# PROBLEM DETAILS
The whole listing is to be retyped exactly as it appears.

# GIVEN ENTRIES
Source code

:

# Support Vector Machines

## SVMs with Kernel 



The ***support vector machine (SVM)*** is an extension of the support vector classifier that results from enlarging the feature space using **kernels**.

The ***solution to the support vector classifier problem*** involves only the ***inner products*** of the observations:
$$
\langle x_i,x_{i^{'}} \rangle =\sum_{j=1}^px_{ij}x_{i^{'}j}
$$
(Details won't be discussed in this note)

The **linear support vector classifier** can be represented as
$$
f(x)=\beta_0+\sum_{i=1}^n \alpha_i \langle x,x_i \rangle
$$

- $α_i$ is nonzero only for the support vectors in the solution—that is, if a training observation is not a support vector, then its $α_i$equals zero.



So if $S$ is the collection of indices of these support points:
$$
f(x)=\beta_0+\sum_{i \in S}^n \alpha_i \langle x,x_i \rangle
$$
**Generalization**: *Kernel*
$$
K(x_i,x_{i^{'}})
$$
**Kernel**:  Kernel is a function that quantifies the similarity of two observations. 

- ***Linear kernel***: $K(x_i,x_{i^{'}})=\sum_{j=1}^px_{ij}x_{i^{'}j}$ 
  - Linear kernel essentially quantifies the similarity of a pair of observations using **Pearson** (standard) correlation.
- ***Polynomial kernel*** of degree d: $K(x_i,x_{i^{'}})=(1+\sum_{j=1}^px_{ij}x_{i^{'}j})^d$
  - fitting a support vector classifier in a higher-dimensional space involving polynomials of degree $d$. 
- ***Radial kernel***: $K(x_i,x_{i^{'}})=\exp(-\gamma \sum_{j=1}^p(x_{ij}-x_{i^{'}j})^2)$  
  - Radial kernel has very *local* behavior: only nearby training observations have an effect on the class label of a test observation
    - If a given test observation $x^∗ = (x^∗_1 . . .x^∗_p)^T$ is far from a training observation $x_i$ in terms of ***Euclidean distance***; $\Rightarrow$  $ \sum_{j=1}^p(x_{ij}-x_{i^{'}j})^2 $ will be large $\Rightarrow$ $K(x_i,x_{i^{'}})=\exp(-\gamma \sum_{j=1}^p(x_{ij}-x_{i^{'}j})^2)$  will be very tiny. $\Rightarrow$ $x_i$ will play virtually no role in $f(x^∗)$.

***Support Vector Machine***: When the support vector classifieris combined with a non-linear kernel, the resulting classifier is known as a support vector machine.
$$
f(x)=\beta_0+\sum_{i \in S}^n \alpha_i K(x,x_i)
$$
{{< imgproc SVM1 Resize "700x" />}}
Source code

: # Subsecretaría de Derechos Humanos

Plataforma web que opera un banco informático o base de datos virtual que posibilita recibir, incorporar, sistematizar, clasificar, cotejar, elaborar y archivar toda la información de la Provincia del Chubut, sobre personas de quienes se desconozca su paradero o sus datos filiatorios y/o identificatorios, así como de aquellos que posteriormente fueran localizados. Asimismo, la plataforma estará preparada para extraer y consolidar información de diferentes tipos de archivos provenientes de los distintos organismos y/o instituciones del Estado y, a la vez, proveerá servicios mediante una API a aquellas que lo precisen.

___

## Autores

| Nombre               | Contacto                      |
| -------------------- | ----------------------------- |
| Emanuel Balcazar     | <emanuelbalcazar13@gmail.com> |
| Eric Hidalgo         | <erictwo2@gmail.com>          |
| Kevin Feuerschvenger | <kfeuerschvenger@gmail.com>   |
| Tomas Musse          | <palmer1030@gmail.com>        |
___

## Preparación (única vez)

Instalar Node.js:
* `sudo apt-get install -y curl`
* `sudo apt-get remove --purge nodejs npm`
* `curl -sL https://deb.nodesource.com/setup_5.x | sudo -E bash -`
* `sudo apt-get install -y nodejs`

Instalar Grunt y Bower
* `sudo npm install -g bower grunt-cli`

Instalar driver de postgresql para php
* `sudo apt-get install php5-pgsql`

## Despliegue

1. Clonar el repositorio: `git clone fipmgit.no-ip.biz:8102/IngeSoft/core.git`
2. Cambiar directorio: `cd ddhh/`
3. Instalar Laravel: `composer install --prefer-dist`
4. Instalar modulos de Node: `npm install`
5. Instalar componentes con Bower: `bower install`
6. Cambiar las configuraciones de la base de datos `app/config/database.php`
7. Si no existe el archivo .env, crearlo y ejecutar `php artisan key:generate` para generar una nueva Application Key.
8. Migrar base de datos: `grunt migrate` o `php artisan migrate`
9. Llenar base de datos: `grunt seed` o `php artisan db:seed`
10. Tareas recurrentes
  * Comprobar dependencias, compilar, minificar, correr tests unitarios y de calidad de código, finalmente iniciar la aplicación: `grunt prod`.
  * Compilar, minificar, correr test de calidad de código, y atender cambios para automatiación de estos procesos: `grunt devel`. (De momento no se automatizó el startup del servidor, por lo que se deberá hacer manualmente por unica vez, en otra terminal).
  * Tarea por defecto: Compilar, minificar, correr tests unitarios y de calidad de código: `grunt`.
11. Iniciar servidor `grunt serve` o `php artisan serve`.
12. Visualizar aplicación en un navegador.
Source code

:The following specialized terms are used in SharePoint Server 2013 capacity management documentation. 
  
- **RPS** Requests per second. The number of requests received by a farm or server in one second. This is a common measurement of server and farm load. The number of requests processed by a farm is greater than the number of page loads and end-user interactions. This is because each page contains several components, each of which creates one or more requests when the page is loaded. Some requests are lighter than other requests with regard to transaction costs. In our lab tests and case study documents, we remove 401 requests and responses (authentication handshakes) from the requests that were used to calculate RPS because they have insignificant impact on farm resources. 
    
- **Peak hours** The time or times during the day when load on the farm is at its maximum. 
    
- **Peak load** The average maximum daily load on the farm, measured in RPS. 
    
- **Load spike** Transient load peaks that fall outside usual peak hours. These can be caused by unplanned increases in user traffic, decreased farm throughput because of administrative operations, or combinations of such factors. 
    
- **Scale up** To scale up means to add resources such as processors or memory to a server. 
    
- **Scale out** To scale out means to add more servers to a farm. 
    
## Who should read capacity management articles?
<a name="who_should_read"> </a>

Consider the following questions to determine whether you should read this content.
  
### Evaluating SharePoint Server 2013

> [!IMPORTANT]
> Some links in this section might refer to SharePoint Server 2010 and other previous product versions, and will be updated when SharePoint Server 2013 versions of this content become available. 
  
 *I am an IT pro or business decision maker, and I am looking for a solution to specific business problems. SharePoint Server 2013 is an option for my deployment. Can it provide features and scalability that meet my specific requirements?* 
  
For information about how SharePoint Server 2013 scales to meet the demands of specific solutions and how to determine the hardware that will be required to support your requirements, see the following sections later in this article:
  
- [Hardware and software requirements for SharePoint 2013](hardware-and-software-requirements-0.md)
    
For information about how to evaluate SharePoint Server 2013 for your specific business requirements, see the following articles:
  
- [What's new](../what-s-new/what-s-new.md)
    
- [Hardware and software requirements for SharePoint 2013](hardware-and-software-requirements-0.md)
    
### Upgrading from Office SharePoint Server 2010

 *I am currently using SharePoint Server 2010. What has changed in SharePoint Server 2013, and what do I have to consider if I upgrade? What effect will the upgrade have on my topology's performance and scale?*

# FINAL ANSWER
Source code

:

# Support Vector Machines

## SVMs with Kernel 



The ***support vector machine (SVM)*** is an extension of the support vector classifier that results from enlarging the feature space using **kernels**.

The ***solution to the support vector classifier problem*** involves only the ***inner products*** of the observations:
$$
\langle x_i,x_{i^{'}} \rangle =\sum_{j=1}^px_{ij}x_{i^{'}j}
$$
(Details won't be discussed in this note)

The **linear support vector classifier** can be represented as
$$
f(x)=\beta_0+\sum_{i=1}^n \alpha_i \langle x,x_i \rangle
$$

- $α_i$ is nonzero only for the support vectors in the solution—that is, if a training observation is not a support vector, then its $α_i$equals zero.



So if $S$ is the collection of indices of these support points:
$$
f(x)=\beta_0+\sum_{i \in S}^n \alpha_i \langle x,x_i \rangle
$$
**Generalization**: *Kernel*
$$
K(x_i,x_{i^{'}})
$$
**Kernel**:  Kernel is a function that quantifies the similarity of two observations. 

- ***Linear kernel***: $K(x_i,x_{i^{'}})=\sum_{j=1}^px_{ij}x_{i^{'}j}$ 
  - Linear kernel essentially quantifies the similarity of a pair of observations using **Pearson** (standard) correlation.
- ***Polynomial kernel*** of degree d: $K(x_i,x_{i^{'}})=(1+\sum_{j=1}^px_{ij}x_{i^{'}j})^d$
  - fitting a support vector classifier in a higher-dimensional space involving polynomials of degree $d$. 
- ***Radial kernel***: $K(x_i,x_{i^{'}})=\exp(-\gamma \sum_{j=1}^p(x_{ij}-x_{i^{'}j})^2)$  
  - Radial kernel has very *local* behavior: only nearby training observations have an effect on the class label of a test observation
    - If a given test observation $x^∗ = (x^∗_1 . . .x^∗_p)^T$ is far from a training observation $x_i$ in terms of ***Euclidean distance***; $\Rightarrow$  $ \sum_{j=1}^p(x_{ij}-x_{i^{'}j})^2 $ will be large $\Rightarrow$ $K(x_i,x_{i^{'}})=\exp(-\gamma \sum_{j=1}^p(x_{ij}-x_{i^{'}j})^2)$  will be very tiny. $\Rightarrow$ $x_i$ will play virtually no role in $f(x^∗)$.

***Support Vector Machine***: When the support vector classifieris combined with a non-linear kernel, the resulting classifier is known as a support vector machine.
$$
f(x)=\beta_0+\sum_{i \in S}^n \alpha_i K(x,x_i)
$$
{{< imgproc SVM1 Resize "700x" />}}
Source code

: # Subsecretaría de Derechos Humanos

Plataforma web que opera un banco informático o base de datos virtual que posibilita recibir, incorporar, sistematizar, clasificar, cotejar, elaborar y archivar toda la información de la Provincia del Chubut, sobre personas de quienes se desconozca su paradero o sus datos filiatorios y/o identificatorios, así como de aquellos que posteriormente fueran localizados. Asimismo, la plataforma estará preparada para extraer y consolidar información de diferentes tipos de archivos provenientes de los distintos organismos y/o instituciones del Estado y, a la vez, proveerá servicios mediante una API a aquellas que lo precisen.

___

## Autores

| Nombre               | Contacto                      |
| -------------------- | ----------------------------- |
| Emanuel Balcazar     | <emanuelbalcazar13@gmail.com> |
| Eric Hidalgo         | <erictwo2@gmail.com>          |
| Kevin Feuerschvenger | <kfeuerschvenger@gmail.com>   |
| Tomas Musse          | <palmer1030@gmail.com>        |
___

## Preparación (única vez)

Instalar Node.js:
* `sudo apt-get install -y curl`
* `sudo apt-get remove --purge nodejs npm`
* `curl -sL https://deb.nodesource.com/setup_5.x | sudo -E bash -`
* `sudo apt-get install -y nodejs`

Instalar Grunt y Bower
* `sudo npm install -g bower grunt-cli`

Instalar driver de postgresql para php
* `sudo apt-get install php5-pgsql`

## Despliegue

1. Clonar el repositorio: `git clone fipmgit.no-ip.biz:8102/IngeSoft/core.git`
2. Cambiar directorio: `cd ddhh/`
3. Instalar Laravel: `composer install --prefer-dist`
4. Instalar modulos de Node: `npm install`
5. Instalar componentes con Bower: `bower install`
6. Cambiar las configuraciones de la base de datos `app/config/database.php`
7. Si no existe el archivo .env, crearlo y ejecutar `php artisan key:generate` para generar una nueva Application Key.
8. Migrar base de datos: `grunt migrate` o `php artisan migrate`
9. Llenar base de datos: `grunt seed` o `php artisan db:seed`
10. Tareas recurrentes
  * Comprobar dependencias, compilar, minificar, correr tests unitarios y de calidad de código, finalmente iniciar la aplicación: `grunt prod`.
  * Compilar, minificar, correr test de calidad de código, y atender cambios para automatiación de estos procesos: `grunt devel`. (De momento no se automatizó el startup del servidor, por lo que se deberá hacer manualmente por unica vez, en otra terminal).
  * Tarea por defecto: Compilar, minificar, correr tests unitarios y de calidad de código: `grunt`.
11. Iniciar servidor `grunt serve` o `php artisan serve`.
12. Visualizar aplicación en un navegador.
Source code

:The following specialized terms are used in SharePoint Server 2013 capacity management documentation. 
  
- **RPS** Requests per second. The number of requests received by a farm or server in one second. This is a common measurement of server and farm load. The number of requests processed by a farm is greater than the number of page loads and end-user interactions. This is because each page contains several components, each of which creates one or more requests when the page is loaded. Some requests are lighter than other requests with regard to transaction costs. In our lab tests and case study documents, we remove 401 requests and responses (authentication handshakes) from the requests that were used to calculate RPS because they have insignificant impact on farm resources. 
    
- **Peak hours** The time or times during the day when load on the farm is at its maximum. 
    
- **Peak load** The average maximum daily load on the farm, measured in RPS. 
    
- **Load spike** Transient load peaks that fall outside usual peak hours. These can be caused by unplanned increases in user traffic, decreased farm throughput because of administrative operations, or combinations of such factors. 
    
- **Scale up** To scale up means to add resources such as processors or memory to a server. 
    
- **Scale out** To scale out means to add more servers to a farm. 
    
## Who should read capacity management articles?
<a name="who_should_read"> </a>

Consider the following questions to determine whether you should read this content.
  
### Evaluating SharePoint Server 2013

> [!IMPORTANT]
> Some links in this section might refer to SharePoint Server 2010 and other previous product versions, and will be updated when SharePoint Server 2013 versions of this content become available. 
  
 *I am an IT pro or business decision maker, and I am looking for a solution to specific business problems. SharePoint Server 2013 is an option for my deployment. Can it provide features and scalability that meet my specific requirements?* 
  
For information about how SharePoint Server 2013 scales to meet the demands of specific solutions and how to determine the hardware that will be required to support your requirements, see the following sections later in this article:
  
- [Hardware and software requirements for SharePoint 2013](hardware-and-software-requirements-0.md)
    
For information about how to evaluate SharePoint Server 2013 for your specific business requirements, see the following articles:
  
- [What's new](../what-s-new/what-s-new.md)
    
- [Hardware and software requirements for SharePoint 2013](hardware-and-software-requirements-0.md)
    
### Upgrading from Office SharePoint Server 2010

 *I am currently using SharePoint Server 2010. What has changed in SharePoint Server 2013, and what do I have to consider if I upgrade? What effect will the upgrade have on my topology's performance and scale?*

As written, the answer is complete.